━━━━━ TEXT EXCERPT

Note from BW of Brazil: It was a fascinating era in Brazilian history. . Thousands of black teens and young adults donning the best 1970s fashion and spending their night dancing the night away to latest Soul sounds coming out of the United States or indeed, Soul music created by black Brazilian artists. It is one of this writer’s favorite topics. Perhaps because for 40 years, this piece of history continues to be unknown except to those who were there and actually experienced it. In a number of previous articles, this blog has presented bits and pieces of this movement and the details involved, from the influence of the United States Black Power/Soul eras to the political repression that arose out of a fear of a black revolution happening in Brazil. Fortunately, this story is slowly beginning to take its deserved place in official history with two books, a documentary and an exhibition presenting this untold story to everyday people. In the piece below, we take you back to a time of afros, multi-colored clothing and Soul Train-inspired dancing in which black Brazilians looked to their brothers and sisters in the United States and took a new pride in being black that Brazil had never seen in such a widespread manner.
Black Rio: Exhibition, documentary and book recover the history of the movement
Phenomenon put the North Zone of Rio to dance to James Brown in the 1970s
By Silvio Essinger
A Rio de Janeiro youth, black and suburban, in tune with the US black power movement, and that came to join more than 10,000 people spending the night dancing to James Brown funk, resurfaces on Thursday in the exhibition “1976: Movimento Black Rio 40 anos” (1976: Black Rio Movement 40 years,” starting at 7pm at the Teatro Odisseia (Odyssey Theatre) in Lapa. The night is just the beginning of a belated but necessary historical review of Black Rio, one of the great (and poorly documented) mass cultural events of the city, which will also result in two books and a documentary (produced by one of the movement’s protagonists).
“The project was in the drawer for 17 years until we got an edict last year and managed to take the idea further,” says the exhibition curator, DJ and researcher Zé Octavio Sebadelhe, whose father was a frequenter of the bailes black (black dances). “I’ve always been a fan of this history, this time. It was really a contagious cough from the suburb, the option for those who didn’t identify with Ed Lincoln (organist, whose dances were celebrated in Rio’s North Zone in the 1960s). A youth of thousands of blacks appeared who would go to the baile to dance to that sound, that they really wanted to enjoy.
Although the dances have mobilized the city since the early 1970s (the trigger was the Bailed a Pesada, of DJs Big Boy and Ademir Lemos, that took place in Canecão), the choice of 1976 as the framework of movement is due to the fact it’s the year that brought visibility to the movement beyond the scene. It was when journalist Frias Lena and photographer Almir Veiga published a report in the Jornal do Brasil (newspaper) documenting the phenomenon of the bailes black of Rio’s suburbs with hundreds of sound teams and DJs like Mister Funky Santos, Luizinho Disc Jockey Soul and Paulão Black Power. The photos of Almir Veiga (as you see above) are brought together in the exhibition, which will follow a path to other locations to be defined.

━━━━━━━━━━
━━━━━ SUPPLIED DATA

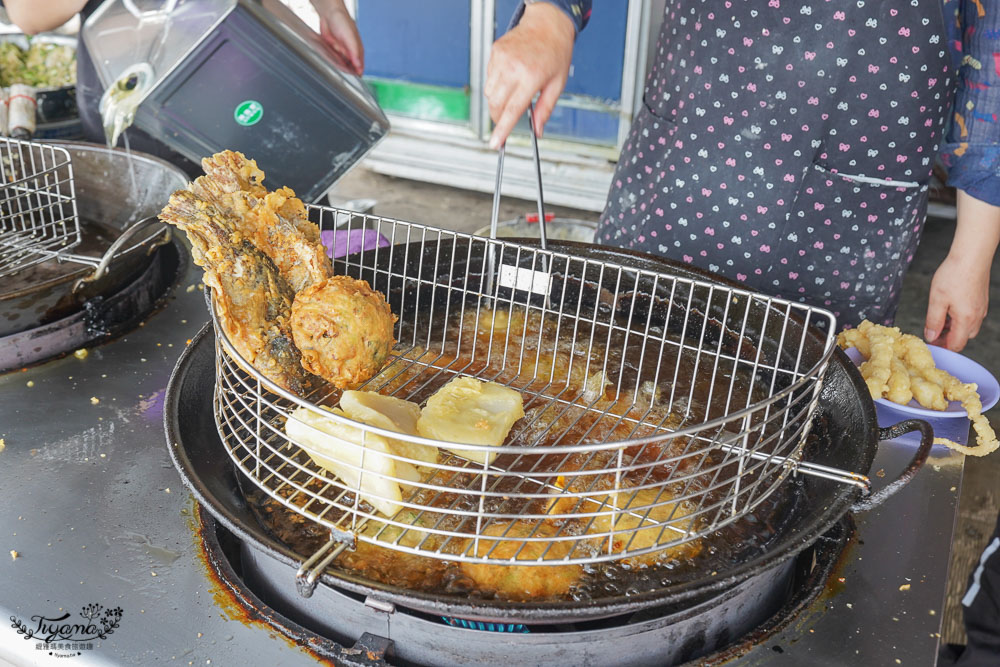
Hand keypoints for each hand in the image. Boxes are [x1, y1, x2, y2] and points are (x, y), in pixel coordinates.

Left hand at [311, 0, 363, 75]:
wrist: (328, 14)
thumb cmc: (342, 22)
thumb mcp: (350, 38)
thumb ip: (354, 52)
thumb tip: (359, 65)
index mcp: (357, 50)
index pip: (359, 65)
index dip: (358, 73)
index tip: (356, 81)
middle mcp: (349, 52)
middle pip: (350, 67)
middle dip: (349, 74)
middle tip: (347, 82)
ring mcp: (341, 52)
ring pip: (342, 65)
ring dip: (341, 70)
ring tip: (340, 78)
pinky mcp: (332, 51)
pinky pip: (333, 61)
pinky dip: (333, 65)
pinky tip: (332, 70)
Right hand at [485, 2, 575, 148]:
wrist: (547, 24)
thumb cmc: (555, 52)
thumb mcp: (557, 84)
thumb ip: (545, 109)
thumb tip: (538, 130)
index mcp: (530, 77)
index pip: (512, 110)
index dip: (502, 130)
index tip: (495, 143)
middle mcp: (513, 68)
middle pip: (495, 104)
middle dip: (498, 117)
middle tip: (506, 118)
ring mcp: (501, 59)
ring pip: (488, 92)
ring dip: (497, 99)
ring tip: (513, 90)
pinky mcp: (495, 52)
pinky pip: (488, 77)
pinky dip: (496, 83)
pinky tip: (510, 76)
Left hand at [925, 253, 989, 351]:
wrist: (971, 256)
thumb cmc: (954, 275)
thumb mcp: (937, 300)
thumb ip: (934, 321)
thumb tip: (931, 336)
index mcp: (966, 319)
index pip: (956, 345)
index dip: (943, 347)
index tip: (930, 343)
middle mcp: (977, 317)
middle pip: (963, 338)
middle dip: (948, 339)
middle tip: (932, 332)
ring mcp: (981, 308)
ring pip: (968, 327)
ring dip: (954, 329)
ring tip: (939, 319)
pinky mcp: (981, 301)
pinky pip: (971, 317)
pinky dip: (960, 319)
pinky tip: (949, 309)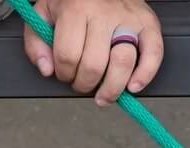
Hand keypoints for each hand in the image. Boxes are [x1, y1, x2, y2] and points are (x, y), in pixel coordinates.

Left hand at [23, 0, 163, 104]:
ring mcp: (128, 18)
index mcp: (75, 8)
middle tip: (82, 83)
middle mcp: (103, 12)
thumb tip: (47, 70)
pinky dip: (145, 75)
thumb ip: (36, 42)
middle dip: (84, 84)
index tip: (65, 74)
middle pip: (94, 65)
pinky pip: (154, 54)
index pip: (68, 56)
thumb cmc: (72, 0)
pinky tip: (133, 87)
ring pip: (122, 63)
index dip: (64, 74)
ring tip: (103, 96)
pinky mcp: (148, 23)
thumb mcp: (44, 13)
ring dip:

━━━━━━━━━━

TASK A: In the Black Rio article, where and at what time does the exhibition "1976: Movimento Black Rio 40 anos" open?
TASK B: Extend the Black Rio article past its final paragraph, keeping its tone.

REPLY A: It opens at 7pm at the Teatro Odisseia (Odyssey Theatre) in Lapa.

REPLY B:
“Black Rio happened spontaneously. Big Boy and Ademir didn’t initially think about playing black music, it was a reject of the music industry that came to them,” notes Zé Octavio, who wrote with Felipe Gaoners Lima a book about the movement, to be released on September 6th at a Banda Black Rio show (formed in the heat of publication of the Lena Frias story and that was a success with their debut LP in 1977), in the Sesi Center (along with the exhibition, the shows continue until the end of year in other Sesi units).
Musician, filmmaker, researcher, novelist, psychologist and psychiatrist, Marcelo Gularte also plunged into the history of Black Rio, but as part of research for a large “Enciclopédia do Funk” (Encyclopedia of the Funk). Obsessed, he scoured the history of strong teams, such as the Soul Grand Prix, Furacão 2000, Modelo, Sua Mente numa Boa, Rick, Revolução na Mente (Revolution in the Mind) – and so many others, more obscure. He speaks enthusiastically of Irajá (“large team storehouse”) and the discovery that the first team of the suburbs was Mr. Pinguim, created in Colégio at the turn of the 1960s to the 70s.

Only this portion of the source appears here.